*TO-DO ITEM*. Write out again the lines in the records from the line with "Radioligand Therapy" up to and including the line with "ability to bind", putting "notable" in place of "remarkable" and leaving everything else as it is.

*RECORD SET*.

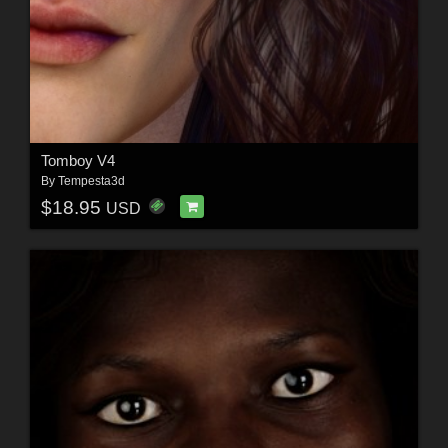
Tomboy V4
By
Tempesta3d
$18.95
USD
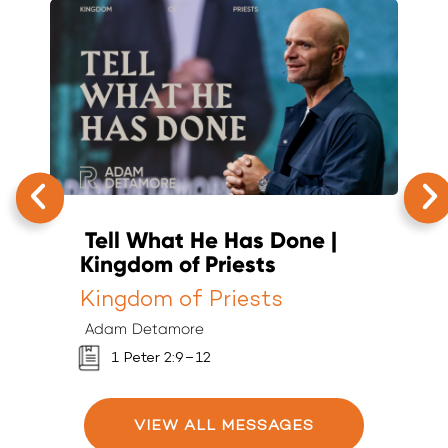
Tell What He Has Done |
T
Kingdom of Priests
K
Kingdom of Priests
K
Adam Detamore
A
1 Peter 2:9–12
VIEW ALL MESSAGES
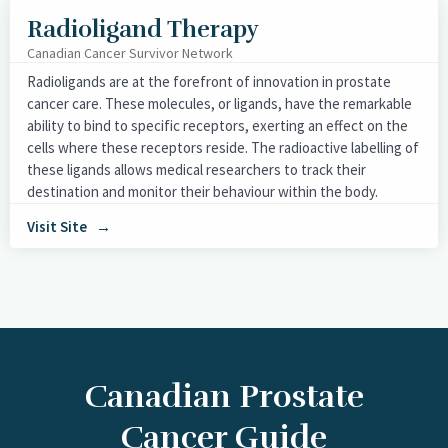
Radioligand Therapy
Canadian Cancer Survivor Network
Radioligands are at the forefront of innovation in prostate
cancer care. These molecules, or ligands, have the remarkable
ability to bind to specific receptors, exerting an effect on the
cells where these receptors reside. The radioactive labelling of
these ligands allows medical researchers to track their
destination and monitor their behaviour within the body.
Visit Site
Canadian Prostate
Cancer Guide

...

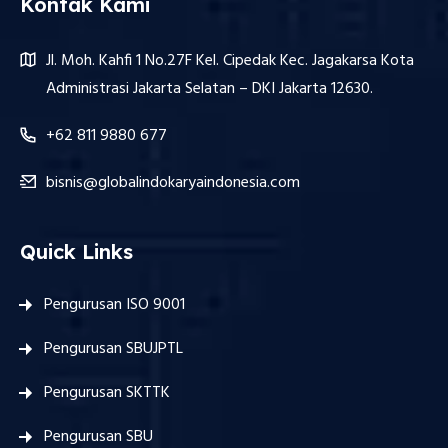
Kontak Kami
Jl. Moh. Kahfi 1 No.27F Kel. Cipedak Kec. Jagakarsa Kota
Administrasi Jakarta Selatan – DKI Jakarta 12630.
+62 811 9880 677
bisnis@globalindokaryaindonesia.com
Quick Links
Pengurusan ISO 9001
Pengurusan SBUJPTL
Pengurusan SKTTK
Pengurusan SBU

--

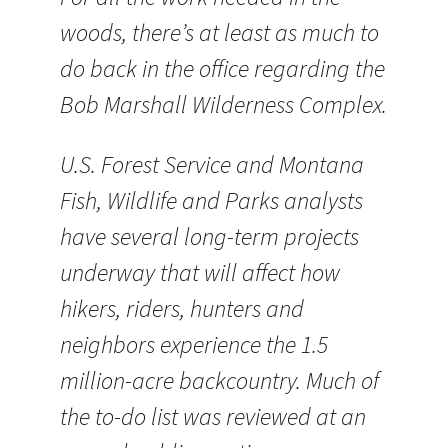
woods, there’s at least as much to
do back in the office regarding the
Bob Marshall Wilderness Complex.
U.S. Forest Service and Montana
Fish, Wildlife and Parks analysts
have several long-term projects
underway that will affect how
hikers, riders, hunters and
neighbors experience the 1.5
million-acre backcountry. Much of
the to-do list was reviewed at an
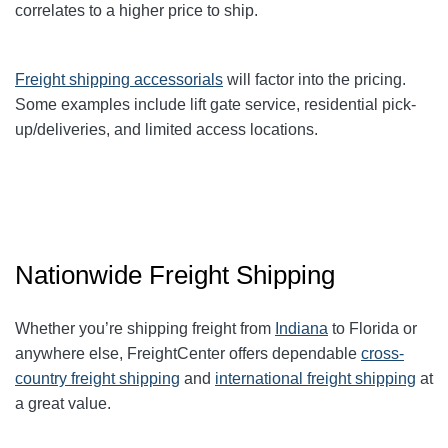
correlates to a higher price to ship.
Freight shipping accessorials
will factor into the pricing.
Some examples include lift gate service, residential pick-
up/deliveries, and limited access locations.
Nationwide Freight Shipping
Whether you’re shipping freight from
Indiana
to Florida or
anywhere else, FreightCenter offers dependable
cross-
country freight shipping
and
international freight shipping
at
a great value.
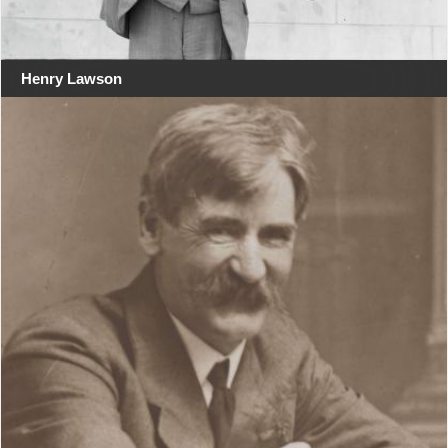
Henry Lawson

*EXPECTED ANSWER*.
Radioligand Therapy
Canadian Cancer Survivor Network
Radioligands are at the forefront of innovation in prostate
cancer care. These molecules, or ligands, have the notable
ability to bind to specific receptors, exerting an effect on the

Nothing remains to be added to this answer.